Mas a palavra prezar tinha para ela um significado difuso. Era algo como valorizar algo, como dizer que era importante. Mas dona Nilma não conseguia se lembrar de nada, de nenhuma situação em que ela podia dizer ter prezado por algo. Tinha, sim, muitas coisas das quais gostava, mas prezar era algo que lhe era confuso. A ideia de almejar um valor lhe escapava. Ter grande consideração por algo era lhe também confuso, pois nestes casos ela gostava mais do termo gratidão, que tanto se usava na televisão. A vida de dona Nilma era um suceder de casos, um aceitar contrariedades e infortúnios e não uma luta para defender aquilo que ela prezava, para promover aquilo que ela julgasse ser bom e verdadeiro. Estimar, respeitar, admirar a dignidade ou ter orgulho de algo não eram experiências de que dona Nilma se lembrasse com clareza, pois afinal de contas, como dizia a sua mãe: ninguém era melhor do que ninguém, e nem ninguém sabe mais do que ninguém e cada um tem o seu jeito de ser. Ela tinha o dela, os outros tinham os deles, de forma que nunca era preciso prezar por algo, assim, tão veementemente.

E por isso ela repetia para si, sentada na cadeira da cozinha, tomando o café da tarde: nós desprezamos aquilo que não prezamos.
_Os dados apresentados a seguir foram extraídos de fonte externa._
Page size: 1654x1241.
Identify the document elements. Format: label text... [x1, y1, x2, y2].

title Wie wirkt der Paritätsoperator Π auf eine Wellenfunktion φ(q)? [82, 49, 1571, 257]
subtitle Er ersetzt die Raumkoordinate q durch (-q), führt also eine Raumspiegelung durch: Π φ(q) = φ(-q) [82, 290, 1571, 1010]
À noite, quando o marido chegou para o jantar e as panelas ferviam no fogão, ela repetia para si mesmo aquele pensamento difuso e aparentemente luminoso. Ele serviu-se, sentou-se no seu lugar de costume e começou a jantar, tomando pequenos goles do seu copo de cachaça, enquanto assistia televisão. Dona Nilma, depois de comer, quase quieta em seu canto, resolveu falar:

- Hoje eu estava vendo na televisão eles falando sobre problemas familiares, porque problemas familiares todo mundo tem. Tem uns que dizem que não tem, mas todo mundo tem.

O marido fazia ouvidos moucos, bebia e assistia ao noticiário.

- E eles falaram que o problema das famílias, hoje em dia, é que a gente… como é que ele disse… é que a gente despreza aquilo que não preza. — completou ela, em um tom sentencioso, como se proferisse a mais alta verdade.

O marido, mastigando uma garfada de macarronada, ficou olhando para a esposa, desconfiado do que ela queria dizer. Desprezar o quê? Prezar o quê? Pensava ele. Com medo de uma longa conversa e uma severa discussão, ele limitou-se a um:

- Poxá, lá…

- E é bem por isso — continuou dona Nilma, em tom esclarecedor — se os filhos não desprezassem os pais, não teríamos todas estas confusões que temos.

O marido fez um sinal de aquiescência, enfiou outra garfada de macarrão na boca, e continuou assistindo ao telejornal. Dona Nilma, continuou em seu lugar, em frente ao prato vazio, cheio de ossos de galinha, pensando consigo mesma naquela verdade que lhe parecia profunda: desprezamos aquilo que não prezamos.